• Dataset rows:

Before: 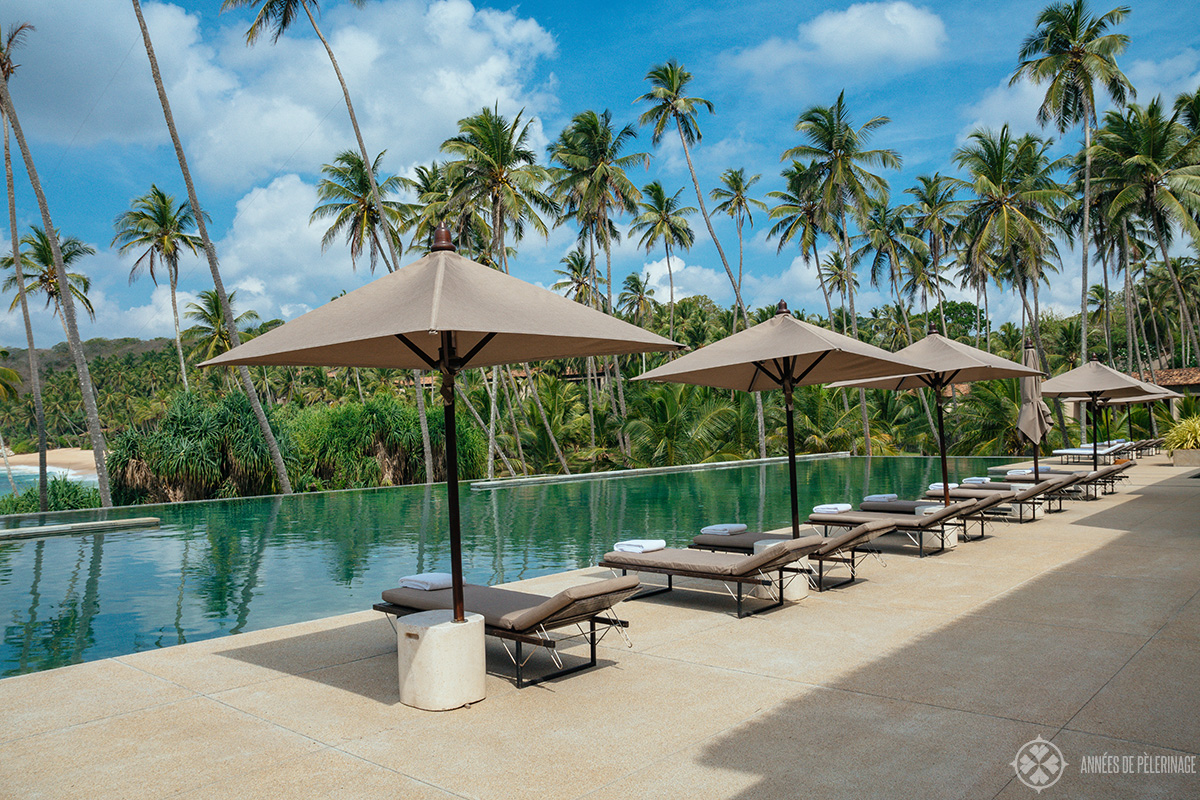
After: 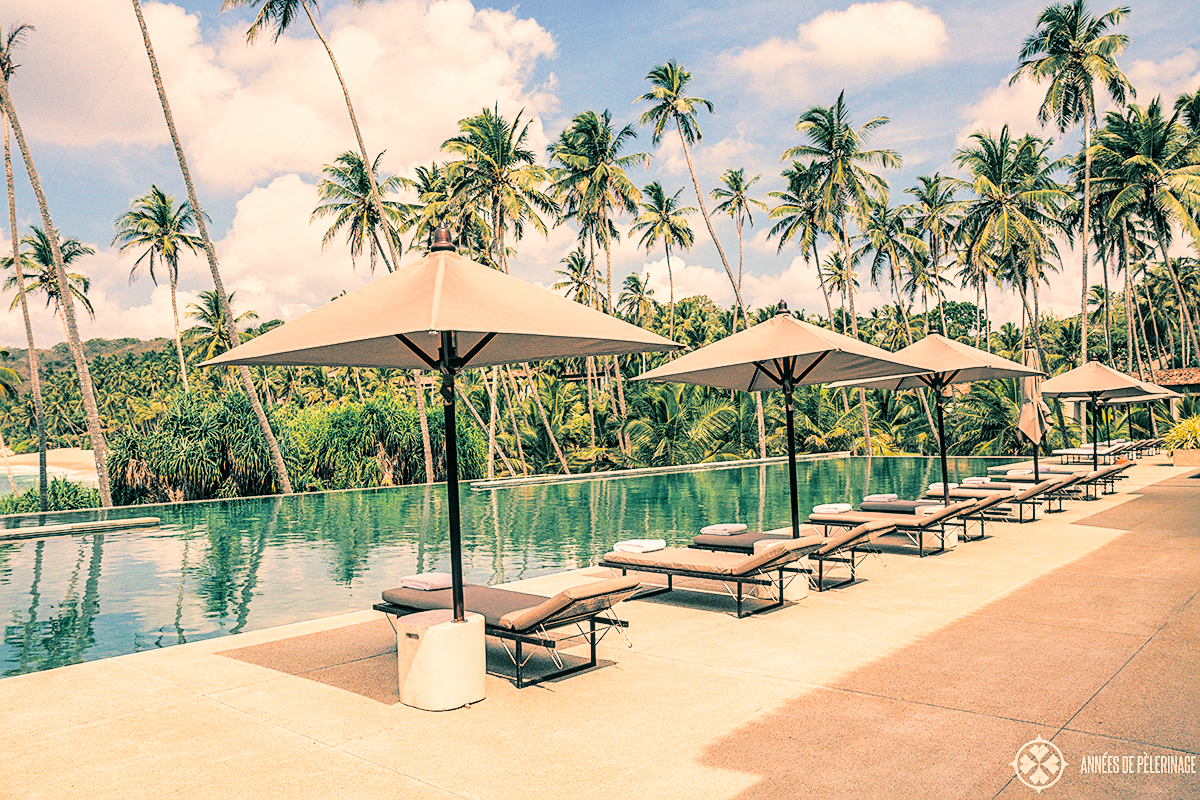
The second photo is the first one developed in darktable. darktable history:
white balance: red 1.029, blue 0.92
exposure: black level correction 0, exposure 1.45 EV, compensate exposure bias true, compensate highlight preservation false
split-toning: shadows › hue 186.43°, highlights › hue 49.29°, compress 30.29%
sharpen: on, module defaults
color correction: highlights a* 21.16, highlights b* 19.61
local contrast: on, module defaults
filmic rgb: black relative exposure -7.5 EV, white relative exposure 5 EV, hardness 3.31, contrast 1.3, contrast in shadows safe
color balance rgb: saturation formula JzAzBz (2021)
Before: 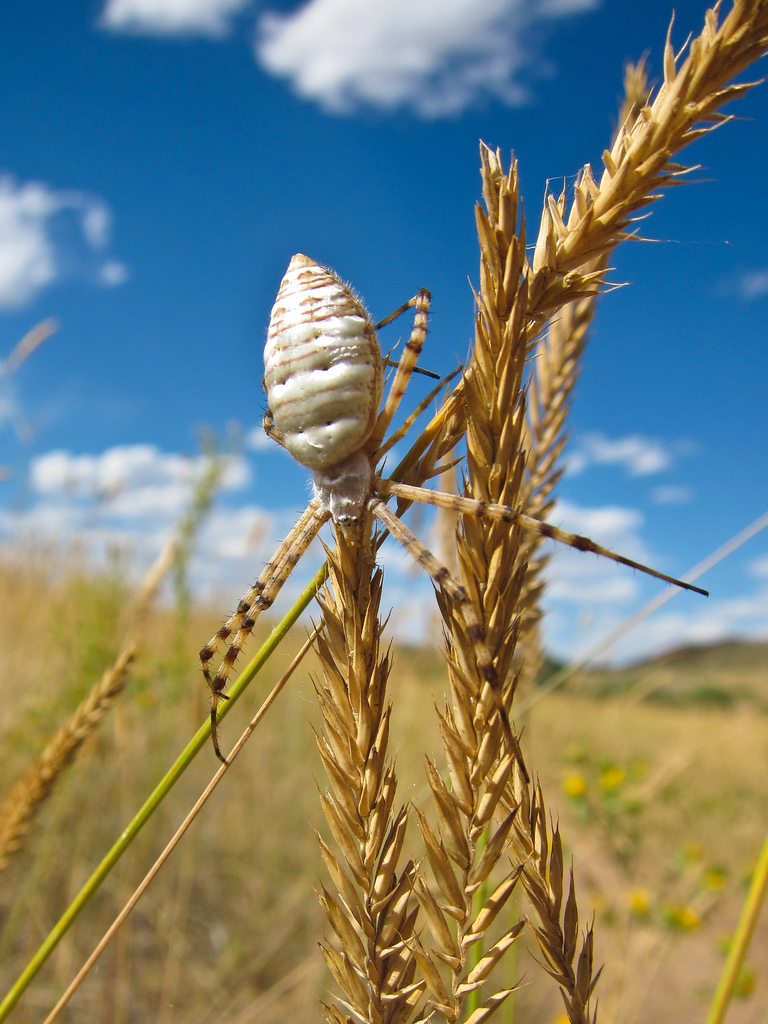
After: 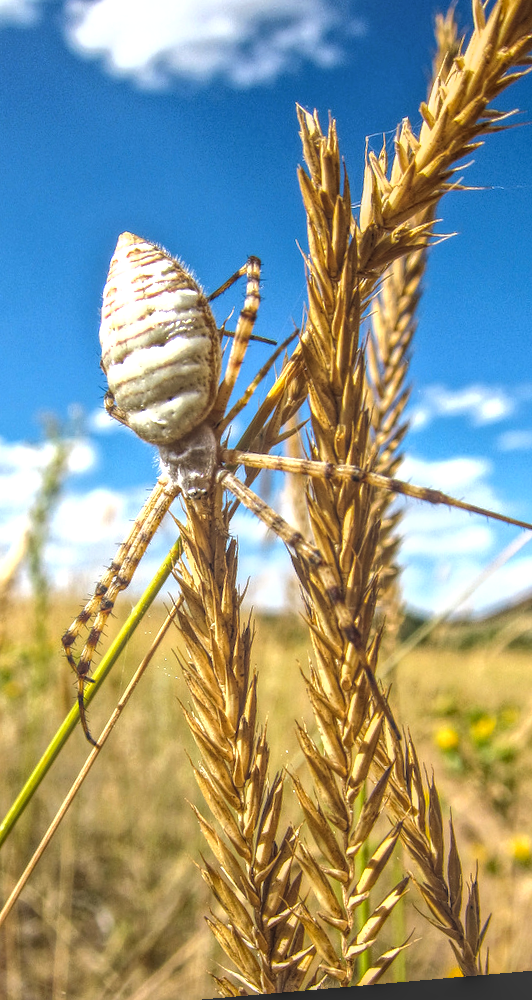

• Direction:
Please lay out the rows above as a Markdown table with the columns "No." and "Entry," numbering each row and skipping any blank lines. Leave the pictures out of your answer.

• Response below:
| No. | Entry |
|---|---|
| 1 | Before:  |
| 2 | After:  |
| 3 | The second photo is the first one developed in darktable. darktable history: |
| 4 | white balance: red 1.029, blue 0.92 |
| 5 | exposure: black level correction 0, exposure 1.45 EV, compensate exposure bias true, compensate highlight preservation false |
| 6 | split-toning: shadows › hue 186.43°, highlights › hue 49.29°, compress 30.29% |
| 7 | sharpen: on, module defaults |
| 8 | color correction: highlights a* 21.16, highlights b* 19.61 |
| 9 | local contrast: on, module defaults |
| 10 | filmic rgb: black relative exposure -7.5 EV, white relative exposure 5 EV, hardness 3.31, contrast 1.3, contrast in shadows safe |
| 11 | color balance rgb: saturation formula JzAzBz (2021) |
| 12 | Before:  |
| 13 | After:  |